In recent discussions on gender justice, there has been increasing focus on transnational feminist networks as facilitating “solidarity across borders”. In the face of growing global interdependence, the hope is that a transnational citizen’s movement could potentially galvanize global co-operation in overcoming gender violence and promoting gender equality. In this lecture, I argue that while new modes of collective agency can emerge by drawing on gendered vulnerability as a site of political agency, “global sisterhood” can inadvertently also function as a technology of neoliberal governmentality.
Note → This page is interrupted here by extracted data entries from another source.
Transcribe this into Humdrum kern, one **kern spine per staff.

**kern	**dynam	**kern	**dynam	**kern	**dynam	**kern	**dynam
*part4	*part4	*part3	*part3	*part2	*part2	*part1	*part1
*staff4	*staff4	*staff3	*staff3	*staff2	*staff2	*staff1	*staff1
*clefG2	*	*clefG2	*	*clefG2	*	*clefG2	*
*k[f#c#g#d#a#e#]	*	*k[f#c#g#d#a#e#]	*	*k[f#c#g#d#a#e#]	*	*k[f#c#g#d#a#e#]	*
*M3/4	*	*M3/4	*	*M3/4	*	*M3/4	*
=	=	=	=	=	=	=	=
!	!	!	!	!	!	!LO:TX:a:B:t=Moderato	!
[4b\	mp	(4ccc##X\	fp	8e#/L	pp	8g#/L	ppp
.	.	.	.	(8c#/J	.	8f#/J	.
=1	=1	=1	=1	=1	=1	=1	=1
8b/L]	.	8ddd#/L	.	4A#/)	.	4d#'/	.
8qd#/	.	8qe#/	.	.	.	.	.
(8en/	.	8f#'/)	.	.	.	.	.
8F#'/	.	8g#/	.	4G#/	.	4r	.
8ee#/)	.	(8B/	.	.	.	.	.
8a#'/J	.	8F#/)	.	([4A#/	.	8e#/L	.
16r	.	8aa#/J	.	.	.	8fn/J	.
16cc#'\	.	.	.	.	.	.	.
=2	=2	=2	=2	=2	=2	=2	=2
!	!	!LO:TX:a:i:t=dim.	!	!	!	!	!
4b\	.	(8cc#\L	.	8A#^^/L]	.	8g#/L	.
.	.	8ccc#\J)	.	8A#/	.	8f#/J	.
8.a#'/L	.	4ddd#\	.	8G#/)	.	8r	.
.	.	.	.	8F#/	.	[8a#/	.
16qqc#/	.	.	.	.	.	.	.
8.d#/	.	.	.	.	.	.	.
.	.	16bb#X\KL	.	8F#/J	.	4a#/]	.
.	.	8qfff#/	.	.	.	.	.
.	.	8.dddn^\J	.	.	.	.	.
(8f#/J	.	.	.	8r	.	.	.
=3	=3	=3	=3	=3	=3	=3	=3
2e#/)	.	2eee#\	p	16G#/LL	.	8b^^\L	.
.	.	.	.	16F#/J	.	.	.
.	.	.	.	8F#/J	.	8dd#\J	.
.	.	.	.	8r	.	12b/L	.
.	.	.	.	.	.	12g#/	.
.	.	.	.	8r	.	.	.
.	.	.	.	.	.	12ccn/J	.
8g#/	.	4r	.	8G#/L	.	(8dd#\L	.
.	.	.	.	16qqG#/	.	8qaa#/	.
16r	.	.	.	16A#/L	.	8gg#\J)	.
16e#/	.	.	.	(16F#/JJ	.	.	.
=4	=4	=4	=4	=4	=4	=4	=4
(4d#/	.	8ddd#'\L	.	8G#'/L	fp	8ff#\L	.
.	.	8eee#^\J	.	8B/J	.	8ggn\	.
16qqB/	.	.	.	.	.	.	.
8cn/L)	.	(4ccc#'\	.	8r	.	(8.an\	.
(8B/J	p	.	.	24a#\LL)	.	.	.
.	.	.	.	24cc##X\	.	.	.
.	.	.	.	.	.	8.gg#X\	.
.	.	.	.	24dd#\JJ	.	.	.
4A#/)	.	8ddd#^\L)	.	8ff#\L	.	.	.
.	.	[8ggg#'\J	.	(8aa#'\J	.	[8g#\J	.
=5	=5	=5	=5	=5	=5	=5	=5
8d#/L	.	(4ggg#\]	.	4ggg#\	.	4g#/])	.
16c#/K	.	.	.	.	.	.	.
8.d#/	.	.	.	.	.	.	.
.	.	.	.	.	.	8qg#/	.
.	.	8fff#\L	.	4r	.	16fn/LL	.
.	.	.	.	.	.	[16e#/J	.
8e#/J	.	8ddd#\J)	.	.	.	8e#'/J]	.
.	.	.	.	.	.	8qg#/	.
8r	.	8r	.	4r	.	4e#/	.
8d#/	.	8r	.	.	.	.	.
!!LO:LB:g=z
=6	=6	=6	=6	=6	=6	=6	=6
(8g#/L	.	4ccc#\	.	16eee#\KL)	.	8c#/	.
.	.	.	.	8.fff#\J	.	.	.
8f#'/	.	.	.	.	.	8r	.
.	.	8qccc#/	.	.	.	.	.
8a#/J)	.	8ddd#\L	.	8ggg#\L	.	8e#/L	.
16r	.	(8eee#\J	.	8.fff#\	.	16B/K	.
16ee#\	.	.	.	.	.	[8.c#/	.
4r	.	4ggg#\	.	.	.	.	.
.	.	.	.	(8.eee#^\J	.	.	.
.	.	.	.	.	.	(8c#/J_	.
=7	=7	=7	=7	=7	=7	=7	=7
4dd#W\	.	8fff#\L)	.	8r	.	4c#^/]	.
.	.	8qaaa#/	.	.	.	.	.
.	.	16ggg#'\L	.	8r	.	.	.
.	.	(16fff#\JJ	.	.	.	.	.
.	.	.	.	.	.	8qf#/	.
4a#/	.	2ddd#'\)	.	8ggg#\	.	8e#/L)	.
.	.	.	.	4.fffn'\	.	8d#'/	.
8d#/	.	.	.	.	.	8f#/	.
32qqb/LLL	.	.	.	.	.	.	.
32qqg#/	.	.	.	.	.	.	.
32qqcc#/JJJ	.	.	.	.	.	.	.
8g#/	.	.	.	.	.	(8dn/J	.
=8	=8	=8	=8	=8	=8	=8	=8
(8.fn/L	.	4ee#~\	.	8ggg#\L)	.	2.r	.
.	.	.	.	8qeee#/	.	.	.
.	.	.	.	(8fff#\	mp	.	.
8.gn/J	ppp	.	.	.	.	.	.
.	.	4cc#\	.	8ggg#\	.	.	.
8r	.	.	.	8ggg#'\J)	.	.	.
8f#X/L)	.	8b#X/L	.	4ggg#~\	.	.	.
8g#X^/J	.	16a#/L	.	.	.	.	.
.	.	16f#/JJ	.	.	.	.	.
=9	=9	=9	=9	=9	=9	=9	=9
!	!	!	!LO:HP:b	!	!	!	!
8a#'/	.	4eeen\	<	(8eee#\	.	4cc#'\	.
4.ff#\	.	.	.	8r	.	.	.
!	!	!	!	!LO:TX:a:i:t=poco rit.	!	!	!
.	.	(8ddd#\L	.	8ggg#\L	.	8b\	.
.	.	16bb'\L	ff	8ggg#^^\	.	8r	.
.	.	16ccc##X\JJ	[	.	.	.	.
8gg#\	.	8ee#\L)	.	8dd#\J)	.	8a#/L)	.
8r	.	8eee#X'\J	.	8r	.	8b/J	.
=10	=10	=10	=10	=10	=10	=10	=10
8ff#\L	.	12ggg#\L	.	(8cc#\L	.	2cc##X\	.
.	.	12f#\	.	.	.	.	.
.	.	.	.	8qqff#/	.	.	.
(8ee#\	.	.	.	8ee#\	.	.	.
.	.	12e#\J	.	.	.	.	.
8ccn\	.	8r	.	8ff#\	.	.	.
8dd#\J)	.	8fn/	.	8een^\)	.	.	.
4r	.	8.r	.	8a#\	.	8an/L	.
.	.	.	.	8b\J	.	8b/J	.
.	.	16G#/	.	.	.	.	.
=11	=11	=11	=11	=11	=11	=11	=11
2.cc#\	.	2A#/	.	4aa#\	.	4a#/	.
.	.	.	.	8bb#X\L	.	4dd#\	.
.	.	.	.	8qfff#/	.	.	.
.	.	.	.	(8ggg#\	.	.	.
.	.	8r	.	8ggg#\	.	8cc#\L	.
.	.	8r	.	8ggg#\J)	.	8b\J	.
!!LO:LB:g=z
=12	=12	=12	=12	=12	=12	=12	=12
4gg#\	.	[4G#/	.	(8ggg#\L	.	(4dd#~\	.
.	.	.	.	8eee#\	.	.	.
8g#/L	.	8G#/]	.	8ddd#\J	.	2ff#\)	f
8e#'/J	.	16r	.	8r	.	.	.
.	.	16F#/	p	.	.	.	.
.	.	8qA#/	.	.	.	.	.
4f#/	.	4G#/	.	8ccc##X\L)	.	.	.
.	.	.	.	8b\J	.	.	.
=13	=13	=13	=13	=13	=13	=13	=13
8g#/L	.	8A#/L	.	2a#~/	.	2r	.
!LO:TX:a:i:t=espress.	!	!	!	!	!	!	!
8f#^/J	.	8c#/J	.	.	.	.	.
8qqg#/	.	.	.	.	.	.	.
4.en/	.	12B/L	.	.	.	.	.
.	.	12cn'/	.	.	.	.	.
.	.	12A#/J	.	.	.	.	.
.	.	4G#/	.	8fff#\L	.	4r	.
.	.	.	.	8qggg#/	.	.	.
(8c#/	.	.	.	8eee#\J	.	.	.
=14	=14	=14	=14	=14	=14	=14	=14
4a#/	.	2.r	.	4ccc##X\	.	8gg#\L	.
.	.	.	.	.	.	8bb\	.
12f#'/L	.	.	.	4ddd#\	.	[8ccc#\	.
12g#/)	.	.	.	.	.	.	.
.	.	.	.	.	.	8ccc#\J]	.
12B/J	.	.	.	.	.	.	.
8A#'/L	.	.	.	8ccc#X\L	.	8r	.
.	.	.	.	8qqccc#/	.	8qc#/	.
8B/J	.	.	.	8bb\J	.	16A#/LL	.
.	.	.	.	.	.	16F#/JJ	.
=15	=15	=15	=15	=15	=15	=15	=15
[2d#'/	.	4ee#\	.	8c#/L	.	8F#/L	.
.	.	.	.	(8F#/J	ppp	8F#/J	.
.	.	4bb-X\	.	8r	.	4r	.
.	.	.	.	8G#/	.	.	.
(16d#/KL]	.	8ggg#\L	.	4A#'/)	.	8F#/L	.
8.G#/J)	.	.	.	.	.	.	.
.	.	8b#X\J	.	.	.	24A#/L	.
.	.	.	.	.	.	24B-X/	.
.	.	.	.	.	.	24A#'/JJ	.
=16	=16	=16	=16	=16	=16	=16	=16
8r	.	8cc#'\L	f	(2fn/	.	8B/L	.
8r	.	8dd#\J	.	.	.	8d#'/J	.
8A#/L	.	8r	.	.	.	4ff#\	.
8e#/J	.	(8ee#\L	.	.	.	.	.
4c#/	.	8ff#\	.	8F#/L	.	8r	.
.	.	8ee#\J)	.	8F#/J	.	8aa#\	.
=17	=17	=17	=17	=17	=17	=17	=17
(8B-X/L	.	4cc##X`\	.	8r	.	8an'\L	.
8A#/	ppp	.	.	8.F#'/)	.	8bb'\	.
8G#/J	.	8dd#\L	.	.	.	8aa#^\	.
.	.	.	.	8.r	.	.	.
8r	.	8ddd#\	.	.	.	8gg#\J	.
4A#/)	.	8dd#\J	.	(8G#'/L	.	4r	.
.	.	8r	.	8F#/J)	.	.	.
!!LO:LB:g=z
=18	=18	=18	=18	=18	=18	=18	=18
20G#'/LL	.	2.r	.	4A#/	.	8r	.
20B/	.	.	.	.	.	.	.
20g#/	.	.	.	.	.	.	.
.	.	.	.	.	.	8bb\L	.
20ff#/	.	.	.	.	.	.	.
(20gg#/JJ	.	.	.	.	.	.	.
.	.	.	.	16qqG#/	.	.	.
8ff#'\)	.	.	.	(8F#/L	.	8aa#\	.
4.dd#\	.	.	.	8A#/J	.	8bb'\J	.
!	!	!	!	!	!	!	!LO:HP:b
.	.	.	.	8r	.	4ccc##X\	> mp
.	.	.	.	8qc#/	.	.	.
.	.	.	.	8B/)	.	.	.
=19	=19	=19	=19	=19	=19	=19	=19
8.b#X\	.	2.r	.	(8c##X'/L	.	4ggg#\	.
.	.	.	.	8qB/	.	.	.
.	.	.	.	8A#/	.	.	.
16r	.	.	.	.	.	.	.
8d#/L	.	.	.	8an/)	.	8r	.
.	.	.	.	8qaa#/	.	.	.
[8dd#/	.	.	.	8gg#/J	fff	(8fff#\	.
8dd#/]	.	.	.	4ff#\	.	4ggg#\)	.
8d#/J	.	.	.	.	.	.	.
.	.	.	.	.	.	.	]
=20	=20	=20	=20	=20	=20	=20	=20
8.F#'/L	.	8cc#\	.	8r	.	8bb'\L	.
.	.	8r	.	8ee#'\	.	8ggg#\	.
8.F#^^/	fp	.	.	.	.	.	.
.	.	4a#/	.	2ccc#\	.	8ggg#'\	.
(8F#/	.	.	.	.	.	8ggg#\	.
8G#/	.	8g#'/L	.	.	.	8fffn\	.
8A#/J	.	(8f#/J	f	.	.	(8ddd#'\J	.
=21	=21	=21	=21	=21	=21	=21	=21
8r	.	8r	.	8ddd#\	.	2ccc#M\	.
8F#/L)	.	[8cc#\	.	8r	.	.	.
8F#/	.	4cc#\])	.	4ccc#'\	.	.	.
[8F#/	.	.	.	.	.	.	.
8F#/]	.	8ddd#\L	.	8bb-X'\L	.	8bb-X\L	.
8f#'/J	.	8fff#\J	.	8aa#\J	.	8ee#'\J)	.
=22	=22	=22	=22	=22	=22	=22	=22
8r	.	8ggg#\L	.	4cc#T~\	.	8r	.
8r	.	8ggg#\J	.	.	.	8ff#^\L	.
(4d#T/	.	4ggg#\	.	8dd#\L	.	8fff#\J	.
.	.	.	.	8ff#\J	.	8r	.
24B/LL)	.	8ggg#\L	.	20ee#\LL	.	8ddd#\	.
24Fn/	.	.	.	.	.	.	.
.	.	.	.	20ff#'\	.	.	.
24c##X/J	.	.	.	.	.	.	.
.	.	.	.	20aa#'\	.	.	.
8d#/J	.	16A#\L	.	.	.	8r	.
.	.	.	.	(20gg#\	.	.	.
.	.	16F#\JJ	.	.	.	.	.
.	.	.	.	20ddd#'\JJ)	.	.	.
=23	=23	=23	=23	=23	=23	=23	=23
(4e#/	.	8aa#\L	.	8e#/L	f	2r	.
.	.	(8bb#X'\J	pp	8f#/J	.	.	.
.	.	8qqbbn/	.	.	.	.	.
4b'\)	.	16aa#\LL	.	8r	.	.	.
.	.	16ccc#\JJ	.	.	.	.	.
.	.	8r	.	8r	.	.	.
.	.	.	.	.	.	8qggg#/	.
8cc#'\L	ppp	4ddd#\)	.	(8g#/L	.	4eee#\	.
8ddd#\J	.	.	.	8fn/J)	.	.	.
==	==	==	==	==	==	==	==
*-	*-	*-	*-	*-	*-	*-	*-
Against this background, my talk will critically engage with the prospects and limits of global gender justice from a postcolonial perspective.
Short biography:
Nikita Dhawan is Professor of Political Science and Gender Studies at the University of Gießen, Germany.
Her publications include:
- Impossible Speech: On the Politics of Silence and Violence (2007);
- Decolonizing Enlightenment: Transnational Justice, Human Rights and Democracy in a Postcolonial World (ed., 2014);
- Global Justice and Desire: Queering Economy (co-ed., 2015);
- Negotiating Normativity: Postcolonial Appropriations, Contestations and Transformations (co-ed., 2016);
- Difference that makes no Difference: The Non-Performativity of Intersectionality and Diversity (ed., 2017) and
- Reimagining the State: Theoretical Challenges and Transformative Possibilities (ed., forthcoming).
She received the Käthe Leichter Award in 2017 for outstanding achievements in the pursuit of women’s and gender studies and in support of the women’s movement and the achievement of gender equality.